[RECORDS TO USE]:
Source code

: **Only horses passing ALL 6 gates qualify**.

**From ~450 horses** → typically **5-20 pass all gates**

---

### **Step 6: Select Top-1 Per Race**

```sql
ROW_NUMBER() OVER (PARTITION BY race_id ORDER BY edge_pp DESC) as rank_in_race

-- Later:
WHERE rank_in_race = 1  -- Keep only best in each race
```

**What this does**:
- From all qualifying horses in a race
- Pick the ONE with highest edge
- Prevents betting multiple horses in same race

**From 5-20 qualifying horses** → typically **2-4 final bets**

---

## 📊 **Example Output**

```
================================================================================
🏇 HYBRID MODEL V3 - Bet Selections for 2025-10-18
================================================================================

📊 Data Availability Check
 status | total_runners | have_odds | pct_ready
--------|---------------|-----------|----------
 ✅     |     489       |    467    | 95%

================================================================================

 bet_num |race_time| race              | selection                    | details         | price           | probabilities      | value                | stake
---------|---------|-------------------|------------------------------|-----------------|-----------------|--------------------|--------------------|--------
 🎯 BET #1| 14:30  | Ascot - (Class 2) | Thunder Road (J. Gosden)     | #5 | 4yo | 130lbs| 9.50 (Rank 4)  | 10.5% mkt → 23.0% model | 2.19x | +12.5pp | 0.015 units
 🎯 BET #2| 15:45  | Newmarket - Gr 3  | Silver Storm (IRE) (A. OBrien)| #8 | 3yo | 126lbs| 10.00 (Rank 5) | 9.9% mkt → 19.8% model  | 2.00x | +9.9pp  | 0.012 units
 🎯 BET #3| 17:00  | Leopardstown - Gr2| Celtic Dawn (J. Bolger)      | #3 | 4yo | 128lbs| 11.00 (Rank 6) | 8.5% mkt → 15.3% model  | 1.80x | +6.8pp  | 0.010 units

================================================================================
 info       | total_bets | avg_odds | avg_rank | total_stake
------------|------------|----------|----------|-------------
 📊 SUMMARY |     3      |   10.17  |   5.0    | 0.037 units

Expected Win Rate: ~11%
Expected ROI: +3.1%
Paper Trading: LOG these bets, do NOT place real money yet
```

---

[PROBLEM TO SOLVE]:
The records above need to be written out once more, exactly.

[TASK RESPONSE]:
Source code

: **Only horses passing ALL 6 gates qualify**.

**From ~450 horses** → typically **5-20 pass all gates**

---

### **Step 6: Select Top-1 Per Race**

```sql
ROW_NUMBER() OVER (PARTITION BY race_id ORDER BY edge_pp DESC) as rank_in_race

-- Later:
WHERE rank_in_race = 1  -- Keep only best in each race
```

**What this does**:
- From all qualifying horses in a race
- Pick the ONE with highest edge
- Prevents betting multiple horses in same race

**From 5-20 qualifying horses** → typically **2-4 final bets**

---

## 📊 **Example Output**

```
================================================================================
🏇 HYBRID MODEL V3 - Bet Selections for 2025-10-18
================================================================================

📊 Data Availability Check
 status | total_runners | have_odds | pct_ready
--------|---------------|-----------|----------
 ✅     |     489       |    467    | 95%

================================================================================

 bet_num |race_time| race              | selection                    | details         | price           | probabilities      | value                | stake
---------|---------|-------------------|------------------------------|-----------------|-----------------|--------------------|--------------------|--------
 🎯 BET #1| 14:30  | Ascot - (Class 2) | Thunder Road (J. Gosden)     | #5 | 4yo | 130lbs| 9.50 (Rank 4)  | 10.5% mkt → 23.0% model | 2.19x | +12.5pp | 0.015 units
 🎯 BET #2| 15:45  | Newmarket - Gr 3  | Silver Storm (IRE) (A. OBrien)| #8 | 3yo | 126lbs| 10.00 (Rank 5) | 9.9% mkt → 19.8% model  | 2.00x | +9.9pp  | 0.012 units
 🎯 BET #3| 17:00  | Leopardstown - Gr2| Celtic Dawn (J. Bolger)      | #3 | 4yo | 128lbs| 11.00 (Rank 6) | 8.5% mkt → 15.3% model  | 1.80x | +6.8pp  | 0.010 units

================================================================================
 info       | total_bets | avg_odds | avg_rank | total_stake
------------|------------|----------|----------|-------------
 📊 SUMMARY |     3      |   10.17  |   5.0    | 0.037 units

Expected Win Rate: ~11%
Expected ROI: +3.1%
Paper Trading: LOG these bets, do NOT place real money yet
```

---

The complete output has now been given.